[[ Material provided, beginning ]]
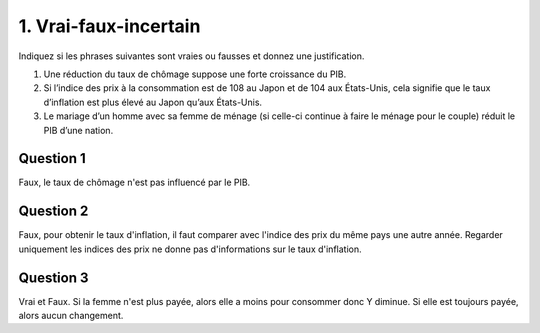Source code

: ================================
1. Vrai-faux-incertain
================================

.. image:: https://img.shields.io/badge/correction-%20vérifiée-green.svg?style=flat&amp;colorA=E1523D&amp;colorB=007D8A
   :alt: correction vérifiée

Indiquez si les phrases suivantes sont vraies ou fausses
et donnez une justification.

1.
	Une réduction du taux de chômage suppose une forte croissance du PIB.
2.
	Si l’indice des prix à la consommation est de 108 au Japon et de 104 aux États-Unis,
	cela signifie que le taux d’inflation est plus élevé au Japon qu’aux États-Unis.
3.
	Le mariage d’un homme avec sa femme de ménage (si celle-ci continue à faire le
	ménage pour le couple) réduit le PIB d’une nation.

Question 1
---------------------------

Faux, le taux de chômage n'est pas influencé par le PIB.

Question 2
---------------------------

Faux, pour obtenir le taux d'inflation, il faut comparer avec l'indice
des prix du même pays une autre année. Regarder uniquement les indices
des prix ne donne pas d'informations sur le taux d'inflation.

Question 3
---------------------------

Vrai et Faux. Si la femme n'est plus payée, alors elle a moins
pour consommer donc Y diminue. Si elle est toujours payée, alors aucun changement.
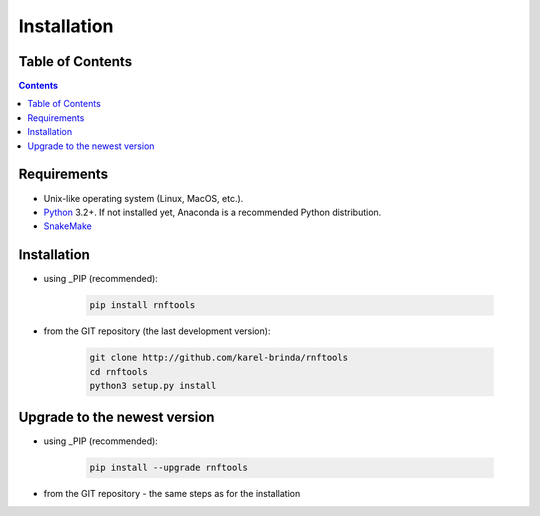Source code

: .. MIShmash documentation master file, created by
   sphinx-quickstart on Mon Feb  9 11:46:57 2015.
   You can adapt this file completely to your liking, but it should at least
   contain the root `toctree` directive.

Installation
============


Table of Contents
-----------------

.. contents::
   :depth: 1


Requirements
------------

* Unix-like operating system (Linux, MacOS, etc.).
* `Python`_ 3.2+. If not installed yet, Anaconda is a recommended Python distribution.
* `SnakeMake`_

.. _Python: http://python.org
.. _Anaconda: http://continuum.io/downloads
.. _SnakeMake: http://bitbucket.org/johanneskoester/snakemake/
.. _PIP: http://pip.pypa.io/en/latest/installing.html
.. _GIT repository: http://github.com/karel-brinda/rnftools


Installation
------------

* using _PIP (recommended):

	.. code-block:: bash
	
		pip install rnftools

* from the _`GIT repository` (the last development version):

	.. code-block:: bash
	
		git clone http://github.com/karel-brinda/rnftools
		cd rnftools
		python3 setup.py install


Upgrade to the newest version
-----------------------------

* using _PIP (recommended):

	.. code-block:: bash
	
		pip install --upgrade rnftools

* from the _`GIT repository` - the same steps as for the installation
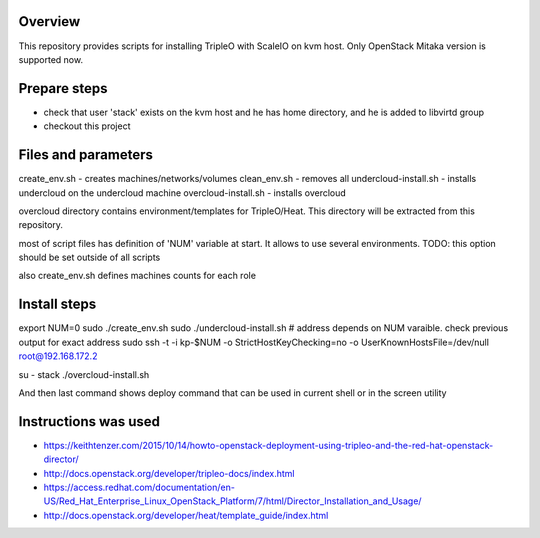 Overview
========

This repository provides scripts for installing TripleO with ScaleIO on kvm host.
Only OpenStack Mitaka version is supported now.


Prepare steps
=============

- check that user 'stack' exists on the kvm host and he has home directory, and he is added to libvirtd group
- checkout this project


Files and parameters
====================

create_env.sh - creates machines/networks/volumes
clean_env.sh - removes all
undercloud-install.sh - installs undercloud on the undercloud machine
overcloud-install.sh - installs overcloud

overcloud directory contains environment/templates for TripleO/Heat.
This directory will be extracted from this repository.

most of script files has definition of 'NUM' variable at start.
It allows to use several environments.
TODO: this option should be set outside of all scripts

also create_env.sh defines machines counts for each role


Install steps
=============

export NUM=0
sudo ./create_env.sh
sudo ./undercloud-install.sh
# address depends on NUM varaible. check previous output for exact address
sudo ssh -t -i kp-$NUM -o StrictHostKeyChecking=no -o UserKnownHostsFile=/dev/null root@192.168.172.2

su - stack
./overcloud-install.sh

And then last command shows deploy command that can be used in current shell or in the screen utility


Instructions was used
=====================
- https://keithtenzer.com/2015/10/14/howto-openstack-deployment-using-tripleo-and-the-red-hat-openstack-director/
- http://docs.openstack.org/developer/tripleo-docs/index.html
- https://access.redhat.com/documentation/en-US/Red_Hat_Enterprise_Linux_OpenStack_Platform/7/html/Director_Installation_and_Usage/
- http://docs.openstack.org/developer/heat/template_guide/index.html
[[ Material provided, end ]]
Directions for this task
The answer consists only of the lines from the one containing "- http://docs.openstack.org/developer/tripleo-docs/index.html" to the end of the records, each written out exactly.

Response to the exercise
- http://docs.openstack.org/developer/tripleo-docs/index.html
- https://access.redhat.com/documentation/en-US/Red_Hat_Enterprise_Linux_OpenStack_Platform/7/html/Director_Installation_and_Usage/
- http://docs.openstack.org/developer/heat/template_guide/index.html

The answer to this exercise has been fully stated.